Linggo, Hulyo 14, 2013

Protecting Your Investment Portfolio


No investor wants to get so much upset in their portfolio during a market crash. The worst of the stock market crashes to happen was in 2008-2009 when most people’s stock values lowered to half. However, the stock market still remains one of the best ways to grow your wealth and with good strategy, you could protect your investment portfolio effectively. Here are a few things to remember.

1.    Backup
The stock market has its own grey areas and an investor does not need to be too black or white about their investment decisions. You could always keep some of your money for backup just in case some of your investments fail. Ensuring a part of your investments remain liquidated helps reduce the impact of market downturns.

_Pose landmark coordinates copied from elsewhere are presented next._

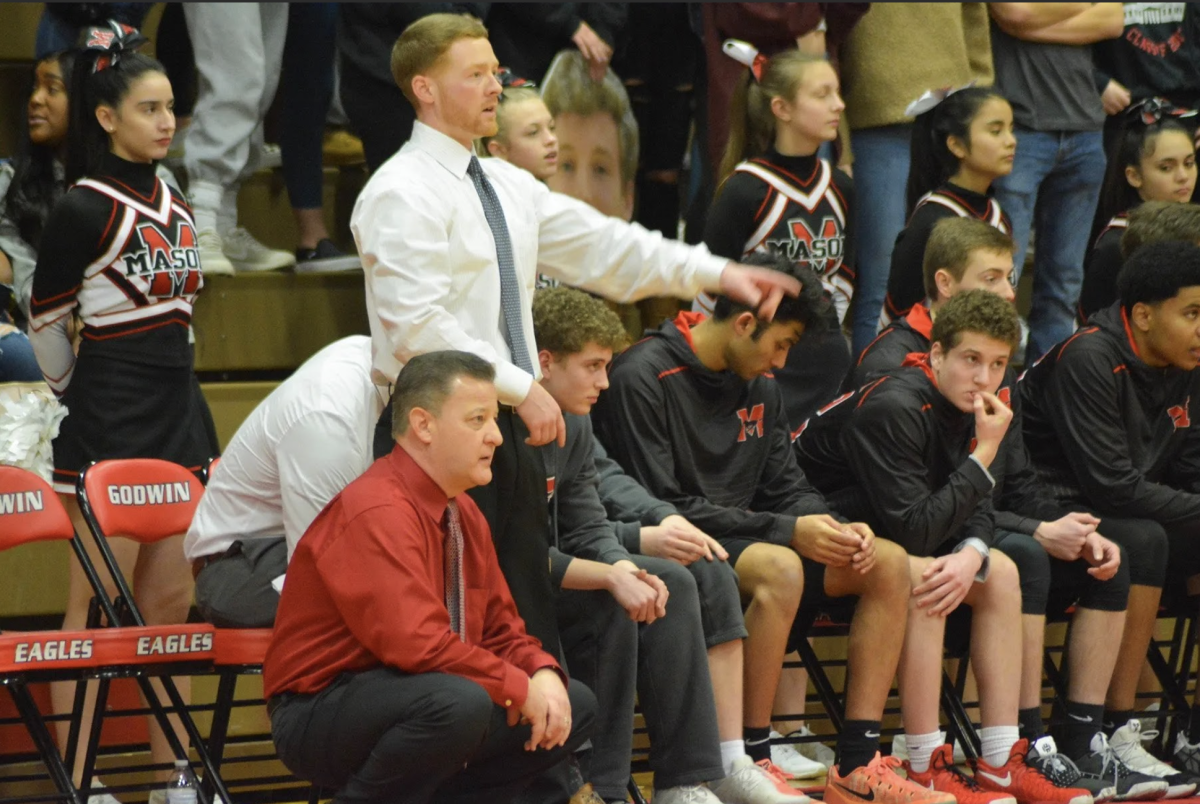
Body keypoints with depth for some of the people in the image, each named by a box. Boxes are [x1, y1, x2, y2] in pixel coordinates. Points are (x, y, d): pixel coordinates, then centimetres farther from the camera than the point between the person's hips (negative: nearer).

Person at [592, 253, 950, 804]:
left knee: (888, 563, -6)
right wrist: (785, 531, -23)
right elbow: (661, 508, -19)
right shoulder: (645, 379, -14)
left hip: (742, 538, 9)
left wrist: (837, 529, -9)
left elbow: (786, 487, 15)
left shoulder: (760, 386, 12)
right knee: (779, 568, -36)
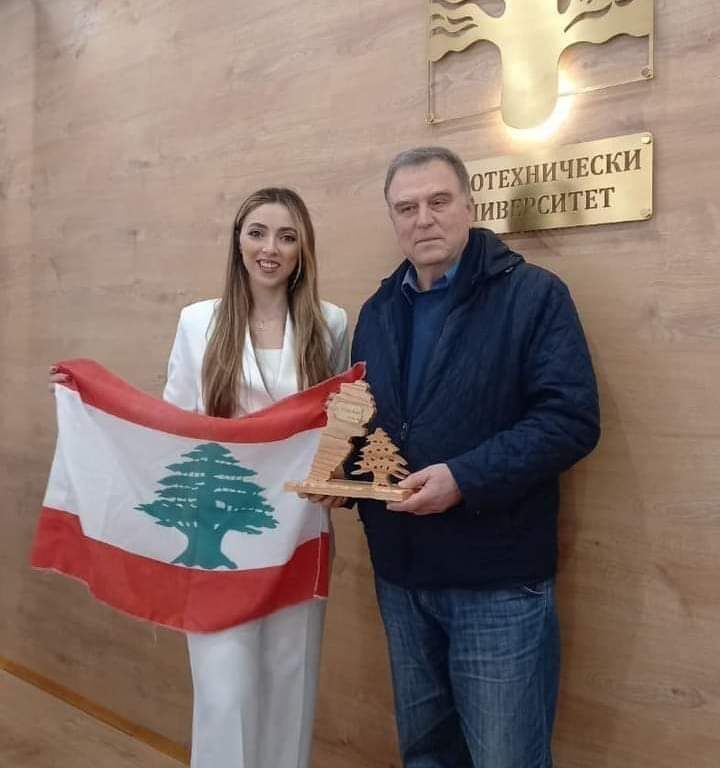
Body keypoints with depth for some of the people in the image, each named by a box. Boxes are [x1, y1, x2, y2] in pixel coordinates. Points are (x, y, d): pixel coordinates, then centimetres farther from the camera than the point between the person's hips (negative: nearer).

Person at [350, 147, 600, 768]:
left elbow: (571, 419, -17)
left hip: (498, 578, -6)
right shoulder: (378, 311, 11)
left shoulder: (535, 295, -8)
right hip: (401, 574, 6)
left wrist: (464, 478, -25)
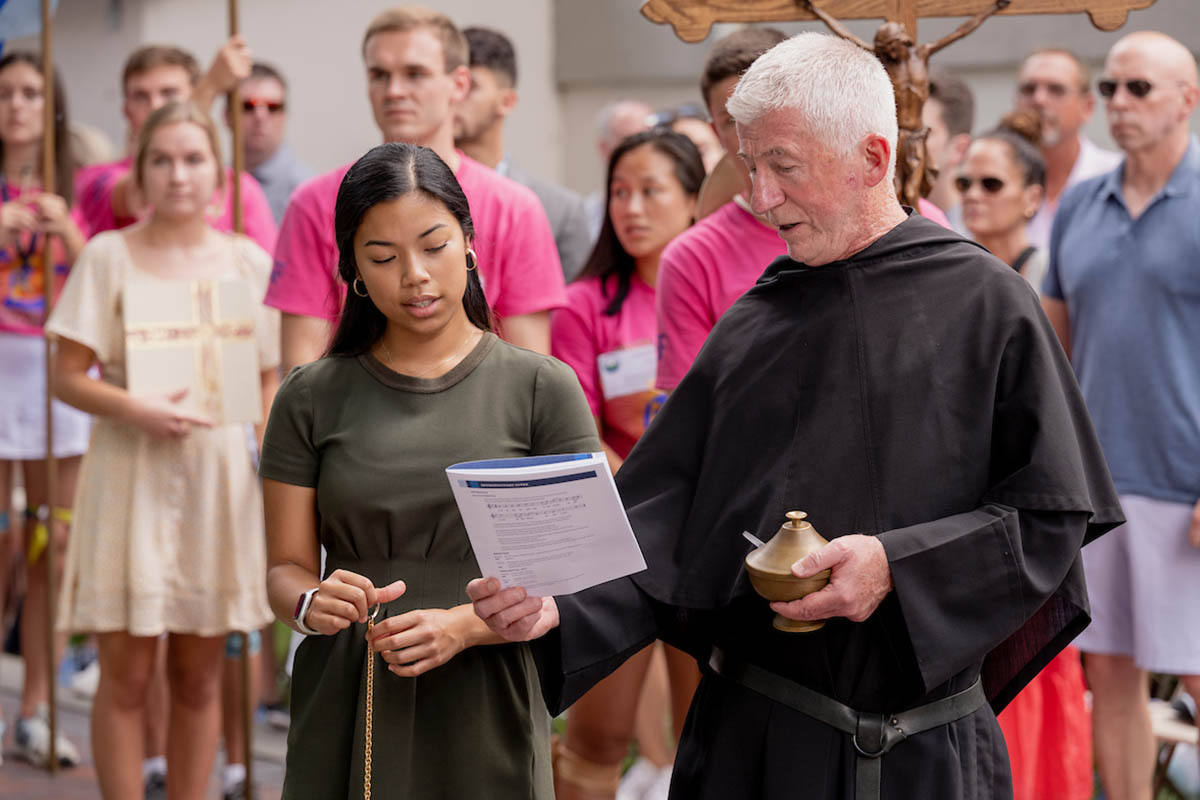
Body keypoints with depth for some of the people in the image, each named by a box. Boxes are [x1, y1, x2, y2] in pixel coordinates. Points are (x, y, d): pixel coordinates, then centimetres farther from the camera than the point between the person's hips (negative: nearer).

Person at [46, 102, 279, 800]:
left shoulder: (249, 262, 6)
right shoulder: (109, 256, -1)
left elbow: (270, 378, 11)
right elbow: (68, 377, -3)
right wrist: (136, 409, -19)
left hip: (219, 475, 2)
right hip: (132, 476, -2)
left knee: (200, 675, 8)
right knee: (127, 675, -1)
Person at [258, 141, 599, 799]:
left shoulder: (543, 388, -1)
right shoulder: (310, 398, 5)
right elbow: (286, 567, 5)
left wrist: (462, 626, -19)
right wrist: (310, 605, -18)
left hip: (483, 713, -1)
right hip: (345, 712, 1)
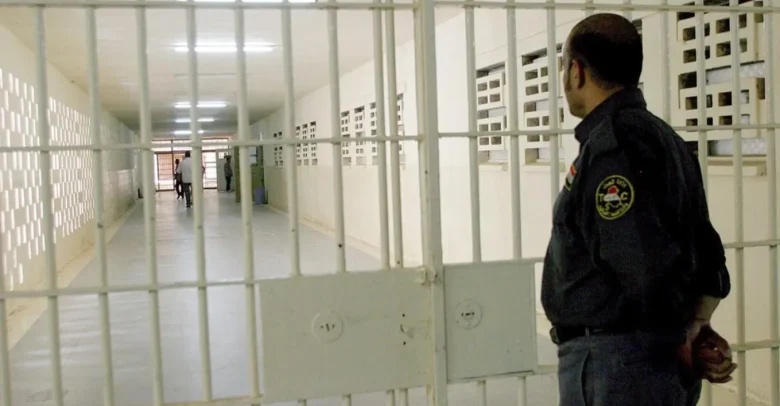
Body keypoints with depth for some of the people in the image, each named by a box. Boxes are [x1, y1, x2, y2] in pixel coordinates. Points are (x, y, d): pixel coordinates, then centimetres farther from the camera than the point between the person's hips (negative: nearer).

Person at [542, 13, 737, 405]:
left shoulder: (611, 145, -18)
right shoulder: (662, 137, 12)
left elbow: (651, 270, -24)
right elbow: (706, 254, 12)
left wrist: (676, 340, -9)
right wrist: (695, 326, 1)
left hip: (614, 362, -9)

As damages are easier assessed, the investor can then focus on using the downturn as an opportunity for profit growth.

2.    Limitations
Investors are free to hold on to their stock as long as they want, but they need to put a limitation on their stock ownership. A wise investor will sell the stock once it becomes devalued to a certain level. For example, if you put 25% of your purchase value as your limitation, a £100 stock’s limit would become £25. You would sell that stock once it reaches that value. When you limit your losses at 15-30%, you have a chance to recover from your losses. However, when you sell your stock during a sudden upturn, you can’t take advantage of the increase.

3.    Put Options
Put options are similar to stock futures except it allows an investor to sell the stock at a certain price to any other investor. For example, you could have purchased stocks with a price of £20, then you’ve decided to sell the stock if its value lowers to £25. The put option allows you to sell the stocks at such fixed amount regardless of market changes. This is beneficial because an investor could predict the profits they could get precisely.